We studied 223 cases of LASH, 1349 AH, and 220 VH. The overall hysterectomy-related morbidity rate was 6.1%. The rate of morbidity was higher in the LASH group (9.4%) than in the AH group (5.2%, p <.01), but no significant difference was noted between AH and VH (8.6%). The incidence of intraoperative bowel injury was 0.4% in the LASH group (a trocar injury in a patient) and 0.3% in the AH group. Bladder injury was encountered in two patients in the LASH group (0.9%) and in another two in the AH group (0.1%). Ureteral injury occurred in a patient in the AH group (0.07%). There were no cases of intraoperative vascular injury. Vaginal hysterectomy was associated with more urinary retention and hematoma formation than the other two groups. Discordant diagnosis was noted in four cases (two missed endometrial cancer, atonic and distended bladder mistaken for an ovarian cyst, and pelvic tuberculosis). The conversion rate to laparotomy was 1.7% in the LASH group and 0.4% in the VH group, and the incidence of reoperation was 0.4% in the AH group.

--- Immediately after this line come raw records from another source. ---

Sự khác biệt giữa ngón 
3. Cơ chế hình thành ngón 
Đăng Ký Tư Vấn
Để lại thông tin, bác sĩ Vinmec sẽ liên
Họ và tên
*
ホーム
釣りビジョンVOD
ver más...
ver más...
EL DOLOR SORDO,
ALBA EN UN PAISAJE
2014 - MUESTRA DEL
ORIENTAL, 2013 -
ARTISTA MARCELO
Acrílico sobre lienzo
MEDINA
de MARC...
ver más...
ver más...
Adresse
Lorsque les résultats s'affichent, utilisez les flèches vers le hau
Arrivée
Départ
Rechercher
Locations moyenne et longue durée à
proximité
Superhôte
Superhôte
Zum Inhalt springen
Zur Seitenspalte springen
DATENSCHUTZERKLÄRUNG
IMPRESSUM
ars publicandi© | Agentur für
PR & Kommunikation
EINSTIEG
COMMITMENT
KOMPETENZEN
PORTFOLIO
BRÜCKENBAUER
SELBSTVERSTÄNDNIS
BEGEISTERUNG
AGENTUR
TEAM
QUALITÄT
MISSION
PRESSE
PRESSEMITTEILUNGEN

The overall hysterectomy-related morbidity rate in our series is 6.1%. Compared with other types of hysterectomy, more urinary retention and hematoma formation occur after VH. Laparoscopic supracervical hysterectomy is associated with a higher morbidity rate than AH; mainly because of conversion to laparotomy and blood transfusion.

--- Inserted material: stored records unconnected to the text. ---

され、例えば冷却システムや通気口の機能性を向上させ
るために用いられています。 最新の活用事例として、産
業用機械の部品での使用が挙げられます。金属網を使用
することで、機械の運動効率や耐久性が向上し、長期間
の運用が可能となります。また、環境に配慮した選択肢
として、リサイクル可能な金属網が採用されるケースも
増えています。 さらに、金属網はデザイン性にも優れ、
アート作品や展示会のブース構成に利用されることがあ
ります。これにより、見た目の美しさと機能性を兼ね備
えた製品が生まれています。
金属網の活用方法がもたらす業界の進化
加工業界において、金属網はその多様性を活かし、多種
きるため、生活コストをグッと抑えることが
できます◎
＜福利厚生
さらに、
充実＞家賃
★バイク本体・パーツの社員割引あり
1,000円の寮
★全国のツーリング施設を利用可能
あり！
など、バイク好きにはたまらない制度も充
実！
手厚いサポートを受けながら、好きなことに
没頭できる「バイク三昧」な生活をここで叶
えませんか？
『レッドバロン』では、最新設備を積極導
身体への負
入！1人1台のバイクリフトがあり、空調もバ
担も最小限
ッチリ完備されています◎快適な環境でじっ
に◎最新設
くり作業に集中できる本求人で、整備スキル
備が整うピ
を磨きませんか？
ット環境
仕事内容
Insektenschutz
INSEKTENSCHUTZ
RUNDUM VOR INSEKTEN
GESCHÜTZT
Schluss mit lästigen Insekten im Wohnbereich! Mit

审核腹腔镜子宫切除术、经腹子宫切除术和经阴道子宫切除术的发病率和死亡率。
对月发病率和死亡率进行回顾性分析(加拿大工作组分类II-2)。
大学教学医院。
在莫蒂默·B·戴维斯-犹太综合医院因良性非产科指征接受子宫切除术的1792名女性。
腹腔镜子宫颈上切除术(LASH)、经阴道子宫切除术(VH)和经腹子宫切除术(AH)。
不同类型子宫切除术的发病结果。还评估了再次手术、入住重症监护病房、诊断不符和住院时间延长情况。

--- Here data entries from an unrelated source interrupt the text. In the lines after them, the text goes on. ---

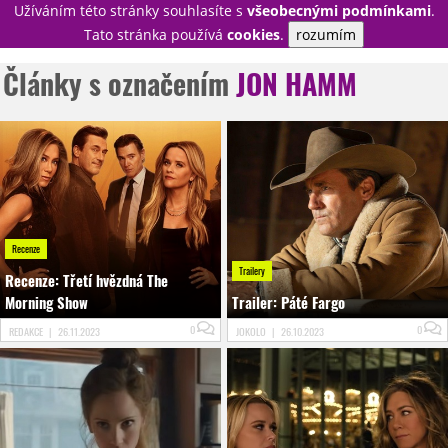
Užíváním této stránky souhlasíte s
všeobecnými podmínkami
.
PŘIHLÁSIT
Tato stránka používá
cookies
.
rozumím
REGISTROVAT
Články s označením
JON HAMM
NOVINKY
TÉMATA
RECENZE
EPIZODY
KULT
TRAILERY
GALERIE
DISKUZE
STATISTIKY
TIRÁŽ
Recenze
Trailery
Recenze: Třetí hvězdná The
Morning Show
Trailer: Páté Fargo
0
0
REDAKCE
|
26.11.2023
JOKOLO
|
26.10.2023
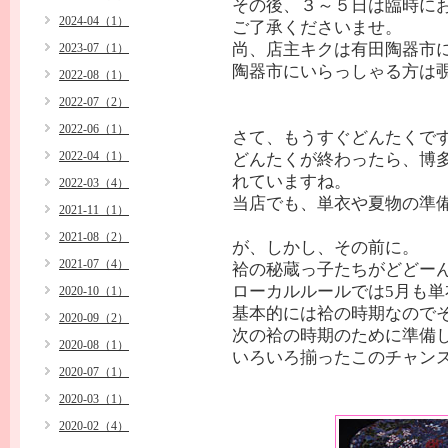
その後、３～５日は臨時に
2024-04（1）
ご了承くださいませ。
尚、店主キクは有田陶器市
2023-07（1）
陶器市にいらっしゃる方は
2022-08（1）
2022-07（2）
2022-06（1）
さて、もうすぐどんたくで
2022-04（1）
どんたくが終わったら、博
れていますね。
2022-03（4）
当店でも、単衣や夏物の準
2021-11（1）
2021-08（2）
が、しかし、その前に。
2021-07（4）
袷の秘蔵っ子たちがどどー
ローカルルールでは5月も単
2020-10（1）
基本的には袷の時期なので
2020-09（2）
次の袷の時期のために準備
2020-08（1）
いろいろ揃ったこのチャン
2020-07（1）
2020-03（1）
2020-02（4）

我们研究了223例LASH、1349例AH和220例VH。子宫切除术相关的总体发病率为6.1%。LASH组的发病率(9.4%)高于AH组(5.2%,p<.01),但AH组和VH组(8.6%)之间无显著差异。LASH组术中肠损伤发生率为0.4%(1例患者因套管针损伤),AH组为0.3%。LASH组有2例患者发生膀胱损伤(0.9%),AH组另有2例(0.1%)。AH组有1例患者发生输尿管损伤(0.07%)。无术中血管损伤病例。与其他两组相比,经阴道子宫切除术与更多的尿潴留和血肿形成相关。有4例诊断不符(2例漏诊子宫内膜癌、1例将张力性扩张膀胱误诊为卵巢囊肿、1例盆腔结核误诊)。LASH组中转开腹率为1.7%,VH组为0.4%,AH组再次手术发生率为0.4%。
我们系列研究中子宫切除术相关的总体发病率为6.1%。与其他类型的子宫切除术相比,经阴道子宫切除术后尿潴留和血肿形成更多。腹腔镜子宫颈上切除术的发病率高于经腹子宫切除术;主要原因是中转开腹和输血。